My mom brought the girls later that day. They were so excited to meet baby Audrey. They took to her right away, wanting to hold her and give her the gifts they had gotten her- Lauren a Whale lovie and Olivia an animal blanket. They were also excited to find out Audrey had gotten them a little something too. It was so precious. Lauren wanted to wrap her in her blanket and give her her Whale lovie- my heart was overflowing with love. They also got bored of that after a bit and spent the second half dancing around the room and hiding behind the curtain. Oh the joys! Then my mom so wonderfully took them to a birthday party.
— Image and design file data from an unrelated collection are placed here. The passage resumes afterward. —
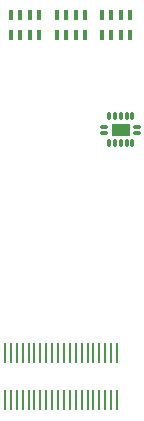
<source format=gbr>
%TF.GenerationSoftware,KiCad,Pcbnew,6.0.0-d3dd2cf0fa~116~ubuntu20.04.1*%
%TF.CreationDate,2022-01-19T11:27:02+02:00*%
%TF.ProjectId,isc0901b0-breakout,69736330-3930-4316-9230-2d627265616b,rev2*%
%TF.SameCoordinates,Original*%
%TF.FileFunction,Paste,Top*%
%TF.FilePolarity,Positive*%
%FSLAX46Y46*%
G04 Gerber Fmt 4.6, Leading zero omitted, Abs format (unit mm)*
G04 Created by KiCad (PCBNEW 6.0.0-d3dd2cf0fa~116~ubuntu20.04.1) date 2022-01-19 11:27:02*
%MOMM*%
%LPD*%
G01*
G04 APERTURE LIST*
G04 Aperture macros list*
%AMRoundRect*
0 Rectangle with rounded corners*
0 $1 Rounding radius*
0 $2 $3 $4 $5 $6 $7 $8 $9 X,Y pos of 4 corners*
0 Add a 4 corners polygon primitive as box body*
4,1,4,$2,$3,$4,$5,$6,$7,$8,$9,$2,$3,0*
0 Add four circle primitives for the rounded corners*
1,1,$1+$1,$2,$3*
1,1,$1+$1,$4,$5*
1,1,$1+$1,$6,$7*
1,1,$1+$1,$8,$9*
0 Add four rect primitives between the rounded corners*
20,1,$1+$1,$2,$3,$4,$5,0*
20,1,$1+$1,$4,$5,$6,$7,0*
20,1,$1+$1,$6,$7,$8,$9,0*
20,1,$1+$1,$8,$9,$2,$3,0*%
G04 Aperture macros list end*
%ADD10RoundRect,0.008202X0.291798X0.116798X-0.291798X0.116798X-0.291798X-0.116798X0.291798X-0.116798X0*%
%ADD11RoundRect,0.008202X-0.116798X0.291798X-0.116798X-0.291798X0.116798X-0.291798X0.116798X0.291798X0*%
%ADD12RoundRect,0.032808X-0.717192X0.467192X-0.717192X-0.467192X0.717192X-0.467192X0.717192X0.467192X0*%
%ADD13R,0.400000X0.900000*%
%ADD14R,0.250000X1.800000*%
G04 APERTURE END LIST*
D10*
%TO.C,U6*%
X70200000Y-107450000D03*
D11*
X70600000Y-108350000D03*
X71100000Y-108350000D03*
X71600000Y-108350000D03*
X72100000Y-108350000D03*
X72600000Y-108350000D03*
D10*
X73000000Y-107450000D03*
D12*
X71600000Y-107200000D03*
D10*
X73000000Y-106950000D03*
D11*
X72600000Y-106050000D03*
X72100000Y-106050000D03*
X71600000Y-106050000D03*
X71100000Y-106050000D03*
X70600000Y-106050000D03*
D10*
X70200000Y-106950000D03*
%TD*%
D13*
%TO.C,RN3*%
X67000000Y-99150000D03*
X67800000Y-99150000D03*
X66200000Y-99150000D03*
X68600000Y-99150000D03*
X66200000Y-97450000D03*
X67000000Y-97450000D03*
X67800000Y-97450000D03*
X68600000Y-97450000D03*
%TD*%
%TO.C,RN2*%
X63100000Y-99150000D03*
X63900000Y-99150000D03*
X62300000Y-99150000D03*
X64700000Y-99150000D03*
X62300000Y-97450000D03*
X63100000Y-97450000D03*
X63900000Y-97450000D03*
X64700000Y-97450000D03*
%TD*%
%TO.C,RN4*%
X70800000Y-99150000D03*
X71600000Y-99150000D03*
X70000000Y-99150000D03*
X72400000Y-99150000D03*
X70000000Y-97450000D03*
X70800000Y-97450000D03*
X71600000Y-97450000D03*
X72400000Y-97450000D03*
%TD*%
D14*
%TO.C,J2*%
X71300000Y-130100000D03*
X70800000Y-130100000D03*
X70300000Y-130100000D03*
X69800000Y-130100000D03*
X69300000Y-130100000D03*
X68800000Y-130100000D03*
X68300000Y-130100000D03*
X67800000Y-130100000D03*
X67300000Y-130100000D03*
X66800000Y-130100000D03*
X66300000Y-130100000D03*
X65800000Y-130100000D03*
X65300000Y-130100000D03*
X64800000Y-130100000D03*
X64300000Y-130100000D03*
X63800000Y-130100000D03*
X63300000Y-130100000D03*
X62800000Y-130100000D03*
X62300000Y-130100000D03*
X61800000Y-130100000D03*
X61800000Y-126100000D03*
X62300000Y-126100000D03*
X62800000Y-126100000D03*
X63300000Y-126100000D03*
X63800000Y-126100000D03*
X64300000Y-126100000D03*
X64800000Y-126100000D03*
X65300000Y-126100000D03*
X65800000Y-126100000D03*
X66300000Y-126100000D03*
X66800000Y-126100000D03*
X67300000Y-126100000D03*
X67800000Y-126100000D03*
X68300000Y-126100000D03*
X68800000Y-126100000D03*
X69300000Y-126100000D03*
X69800000Y-126100000D03*
X70300000Y-126100000D03*
X70800000Y-126100000D03*
X71300000Y-126100000D03*
%TD*%
M02*

</source>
That day was also their friend Aliana's birthday!
I was so excited that Audrey shares a birthday with my great friend Heather's third child. In fact, Audrey shares some special thing with not only Aliana but her Aunt Carrie too. So here it is. All three girls are third babies. They're all girls- obvious I know. They all have six letters in their first name and four letters in their middle name. Aunt Carrie and Audrey share the same middle name- Ruth. All three girls are born in April. Aliana and Audrey share the same birthday and were born almost twelve hours shy of the same time too - Audrey 3:31 am and Aliana 3:35 pm. It's just really sweet. They will forever be linked in these special ways.
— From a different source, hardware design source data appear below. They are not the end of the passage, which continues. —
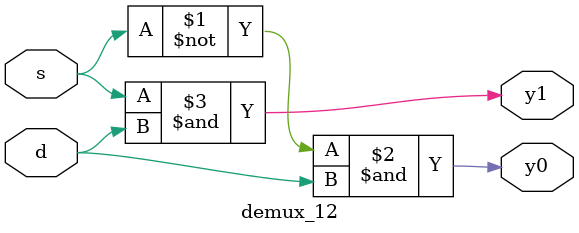
<source format=v>
`timescale 1ns / 1ps
module demux_12(s,d,y0,y1);
input s,d;
output y0,y1;
assign y0=(~s)&d;
assign y1=s&d;
endmodule

</source>
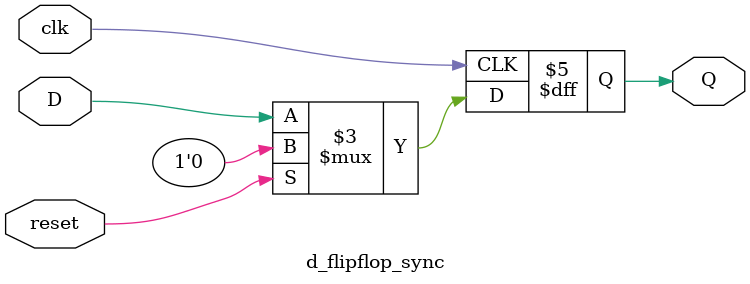
<source format=v>
`timescale 1ns / 1ps

module d_flipflop_sync (input clk, D, reset, output reg Q);

	always @ ( posedge clk) begin
        if (reset) begin
	       Q <= 1'b0;
        end else begin
            Q <= D; 
        end
    end
    
endmodule
</source>
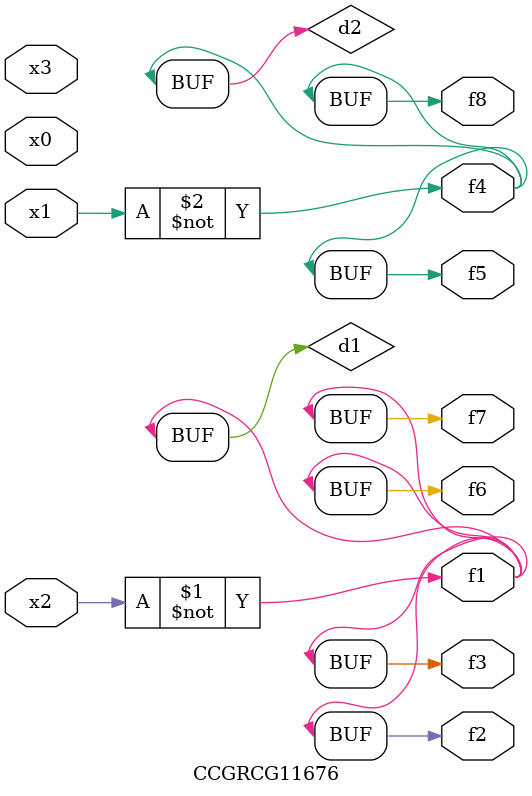
<source format=v>
module CCGRCG11676(
	input x0, x1, x2, x3,
	output f1, f2, f3, f4, f5, f6, f7, f8
);

	wire d1, d2;

	xnor (d1, x2);
	not (d2, x1);
	assign f1 = d1;
	assign f2 = d1;
	assign f3 = d1;
	assign f4 = d2;
	assign f5 = d2;
	assign f6 = d1;
	assign f7 = d1;
	assign f8 = d2;
endmodule

</source>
Matt and I enjoyed our two and a half days of quiet time at the hospital. It was our longest hospital stay since she was born so early in the morning on our first day there. Matt took a LONG nap once we made it to the post paradom room on Sunday. I however couldn't sleep, too much excitement. I was looking forward to having my sweet Audrey Ruth back in the room with me. This is when our mini vacation started. I'm tell you it was truly a vacation after the end of pregnancy! Nurses waiting on me, quiet...lots of quiet, I sat for hours at a time with nothing pressing for my attention, food being brought to me with no prep work or clean up to bother either of us, time to talk and reconnect after what seemed like a month or two of chois and crazy with each other, and nothing to do but love on our newest little girl. We watched some TV but spent most of the time with it off and just enjoying the sweet silence and talking to each other with no interruption. It felt so good to get rejuvenated- we needed it!
Before we knew it though it was time to head home and start enjoying life as a family of 5!!! We were so excited, even if it meant our vacation was over. We missed our big girls and couldn't wait for them to start loving on their newest little sister. Life couldn't feel more perfect!